Found Space

One woman's journey from a 9-5 grind to creating what she loves full-time

Janell Langford and I will make one thing clear at the beginning of this week's column: Santa Fe is a space for black women, the art world as a whole is a space for black women and black women will be seen and celebrated.

This is the premise behind Langford's fashion and design line Obsidiopolis, which launched in 2017 and recently partnered with Meow Wolf to help distribute clothing and print designs. Originally from Birmingham, Alabama, Langford first moved to Seattle and was studying graphic design, where things felt off.

"I wasn't observing the aesthetic most inspiring to me, which is black women," she tells SFR. "I think especially a lot of black and brown people can relate to this—you go off to school, or it's just where you live, the option to move to a more -diverse area isn't something that's on the table, and we find ourselves, kind of in a funk … and so for me, if I don't see what I want to see around me, it's my job to -create. I'm a creator."

After completing her program, she was grinding away at a 9-5 in production design, and "it was not a creative job at all," she says. She would go home at night to draw and to create her new world.

"With our generation, we value doing something that we actually love, we don't just want to be stuck in a rut," Langford says.

So what is Obsidiopolis?

"It's a through-the-looking-glass utopia world inhabited by women of color and it's a vision that is unapologetically femme, and black, and urban, and pop and fashionable," Langford explains.

In a recent presser, Meow Wolf -described it as a "design universe" which manifests in various media, including sweaters, cards, posters, photography and (the manifestation this author is most looking forward to) a comic book, slated for release in March. Langford tries to stay tight-lipped, but she's in love with her work and I'm curious about what she plans for the longer format, so she spills some deets.

Her designs are eminently pleasing to view, a mix of pop art and surrealism and soft explosions of color.

"I intentionally chose bright colors -because I want people to feel positive vibes when they look at my work," she says.

Langford paused carefully before choosing to say "positive vibes," and it's not a cheap New Age-y sentiment. Each illustration is a moment in reality, expressed through Langford's particular eye toward unique patterns, textures and forms.

"I'm definitely inspired by … Kerry James Marshall … when you look at his work, you felt the experience of that person, he took you to an era or a place in time … and honestly I just kind of see these -images, [they] pop into my head and I need to release them out into the world."

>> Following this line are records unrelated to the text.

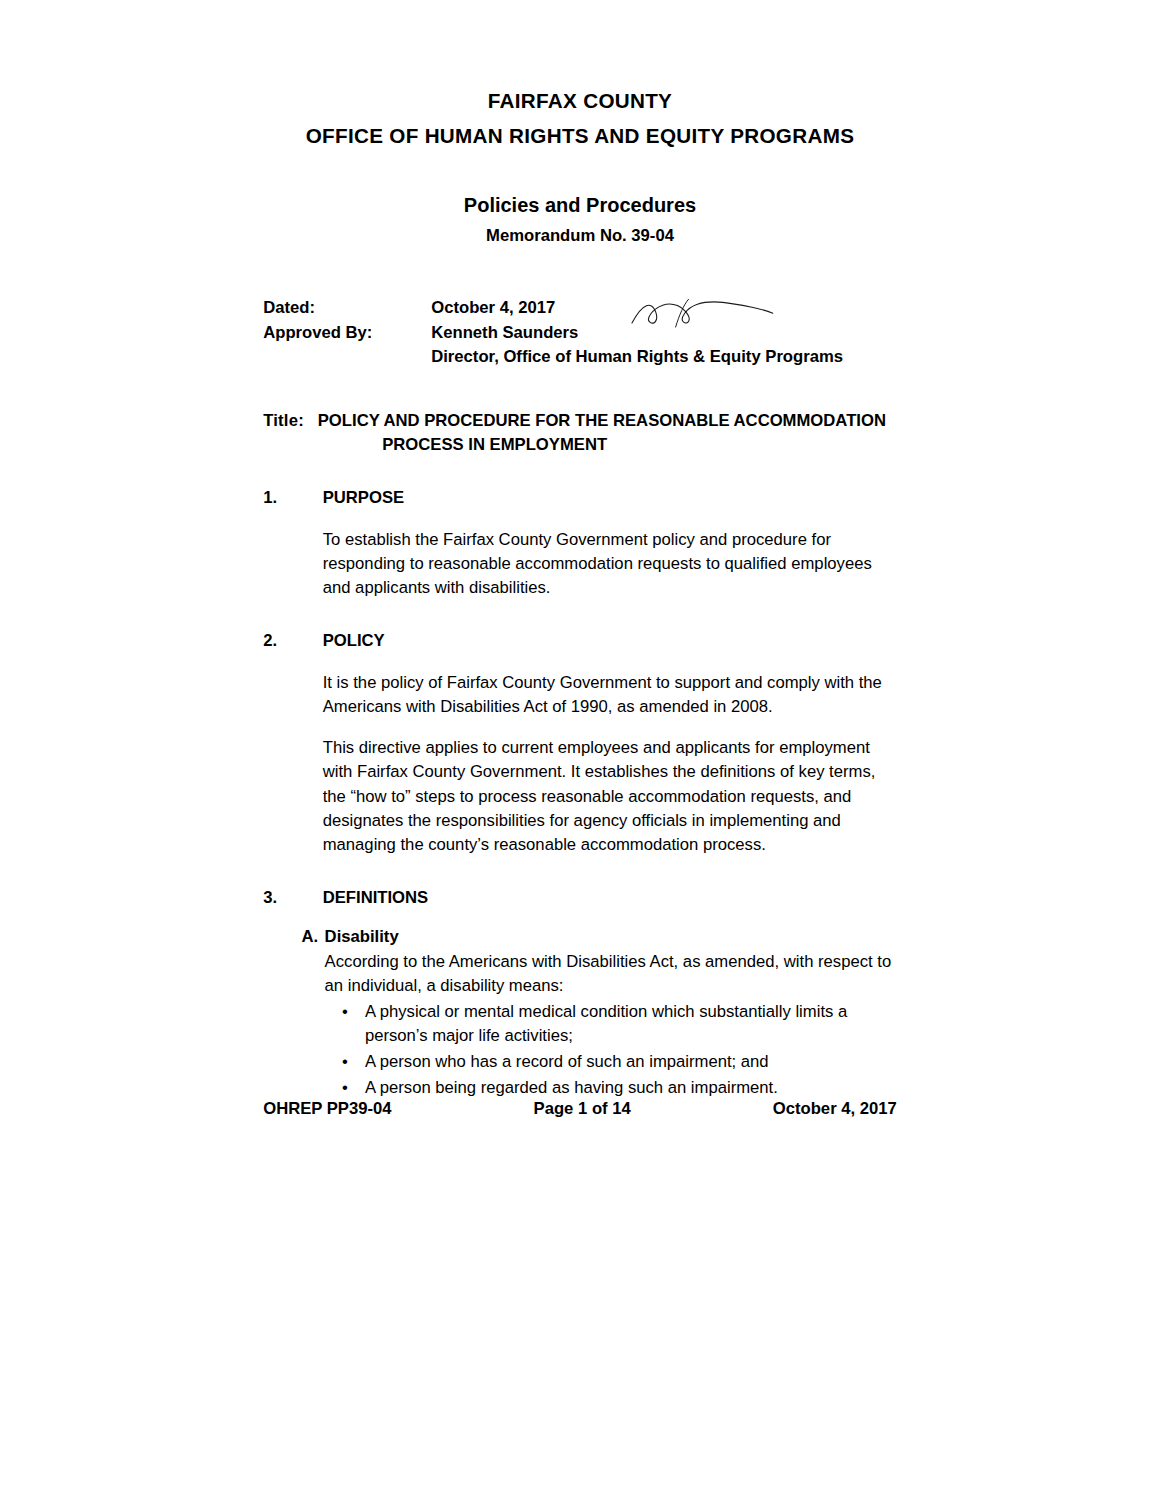FAIRFAX COUNTY
OFFICE OF HUMAN RIGHTS AND EQUITY PROGRAMS
Policies and Procedures
Memorandum No. 39-04
| Dated: | October 4, 2017 |
| Approved By: | Kenneth Saunders Director, Office of Human Rights & Equity Programs |
Title: POLICY AND PROCEDURE FOR THE REASONABLE ACCOMMODATION PROCESS IN EMPLOYMENT
1. PURPOSE
To establish the Fairfax County Government policy and procedure for responding to reasonable accommodation requests to qualified employees and applicants with disabilities.
2. POLICY
It is the policy of Fairfax County Government to support and comply with the Americans with Disabilities Act of 1990, as amended in 2008.
This directive applies to current employees and applicants for employment with Fairfax County Government. It establishes the definitions of key terms, the “how to” steps to process reasonable accommodation requests, and designates the responsibilities for agency officials in implementing and managing the county’s reasonable accommodation process.
3. DEFINITIONS
A. Disability
According to the Americans with Disabilities Act, as amended, with respect to an individual, a disability means:
A physical or mental medical condition which substantially limits a person’s major life activities;
A person who has a record of such an impairment; and
A person being regarded as having such an impairment.
OHREP PP39-04 Page 1 of 14 October 4, 2017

A lifelong illustrator, Langford -recounts an early example of creating black woman-led spaces in her own family, when her nieces saw her drawing a character with an afro.

"One of my nieces said, 'why don't you draw them to look like this … white woman?' I didn't have the language at the time, but I remember being really sad. I wanted to draw people that I found to be the most beautiful, and my black niece is looking at this image of a white woman, and thinking that is the translation of what beauty should be and what I should be drawing."

These days, the nieces are in high school, and "They love [my art]," Langford says. "They were very young" when that incident happened, but they also weren't seeing enough art from creative black women like Langford being centered and allowed the space it deserves.

Now, that's changing with a little support from Meow Wolf. Langford has worked with the arts corporation before, most notably on the mural "Player One" in the arcade at the House of Eternal Return. It brought her on to produce her comic book, and then offered her full-time work under the Obsidiopolis line.

"The collaboration is all about helping me and giving me more resources. Helping elevate what I'm trying to say. My goal with Obsidiopolis … is about seeing underrepresented voices—women, LGBTQIA, black and brown people—and Meow Wolf knows that. That's why they hired me in the first place," Langford says.

Such support will come in the form of greater production and distribution -capabilities, plus help handling the business aspects of being an artist.

Oh, and that comic book coming in March?

"There's actually gonna be, for real, black girl magic," Langford says.

Think a colorful planet made of obsidian, a confident, mysterious pop star and maybe even "sort of an avatar of myself," Langford hints. For now, find her designs in the Meow Wolf shop or online.